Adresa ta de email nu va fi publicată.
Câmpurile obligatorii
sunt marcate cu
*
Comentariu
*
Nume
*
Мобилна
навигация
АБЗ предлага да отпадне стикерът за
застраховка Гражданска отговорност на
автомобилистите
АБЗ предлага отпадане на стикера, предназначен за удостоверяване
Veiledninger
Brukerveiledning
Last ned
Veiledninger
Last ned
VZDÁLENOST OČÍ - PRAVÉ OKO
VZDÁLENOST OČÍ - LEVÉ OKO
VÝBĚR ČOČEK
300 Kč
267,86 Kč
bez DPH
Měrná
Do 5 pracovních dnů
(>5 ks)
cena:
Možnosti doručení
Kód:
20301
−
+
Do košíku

------------------------------------------------------------------------

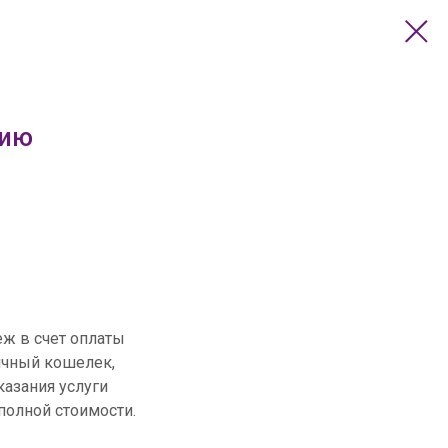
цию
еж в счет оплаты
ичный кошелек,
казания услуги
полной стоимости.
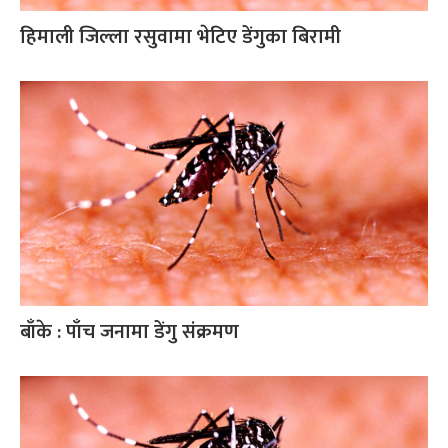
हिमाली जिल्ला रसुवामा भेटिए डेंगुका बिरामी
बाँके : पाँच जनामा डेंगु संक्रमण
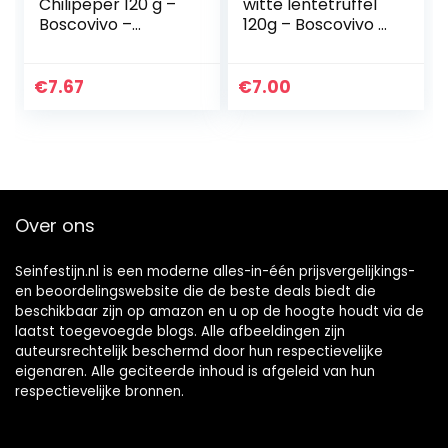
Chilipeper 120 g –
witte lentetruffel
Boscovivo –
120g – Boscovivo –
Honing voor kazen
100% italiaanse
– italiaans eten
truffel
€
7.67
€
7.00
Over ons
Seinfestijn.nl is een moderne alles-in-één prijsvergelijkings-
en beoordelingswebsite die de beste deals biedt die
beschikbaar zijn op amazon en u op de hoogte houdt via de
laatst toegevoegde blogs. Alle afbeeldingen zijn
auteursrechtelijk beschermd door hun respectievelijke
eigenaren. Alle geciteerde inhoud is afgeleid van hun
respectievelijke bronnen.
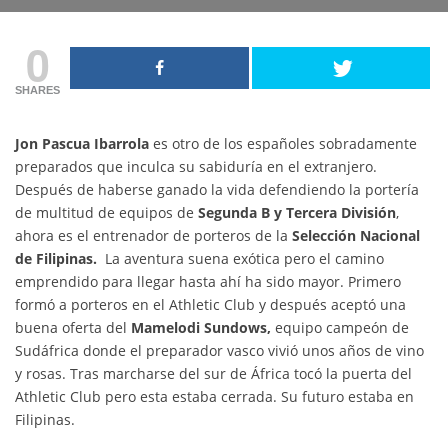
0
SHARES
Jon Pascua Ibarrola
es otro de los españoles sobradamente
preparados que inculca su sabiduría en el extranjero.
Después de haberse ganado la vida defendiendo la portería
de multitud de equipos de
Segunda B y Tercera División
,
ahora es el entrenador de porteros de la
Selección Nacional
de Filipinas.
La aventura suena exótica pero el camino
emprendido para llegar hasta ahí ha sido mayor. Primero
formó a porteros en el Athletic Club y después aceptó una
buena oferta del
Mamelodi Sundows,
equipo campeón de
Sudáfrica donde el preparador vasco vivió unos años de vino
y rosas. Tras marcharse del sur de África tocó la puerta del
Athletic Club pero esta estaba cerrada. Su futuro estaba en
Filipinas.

------------------------------------------------------------------------

### TASK INSTRUCTIONS
For an answer, give a copy of every line in the listing that holds the word "VZDÁLENOST".

### SOLUTION
VZDÁLENOST OČÍ - PRAVÉ OKO
VZDÁLENOST OČÍ - LEVÉ OKO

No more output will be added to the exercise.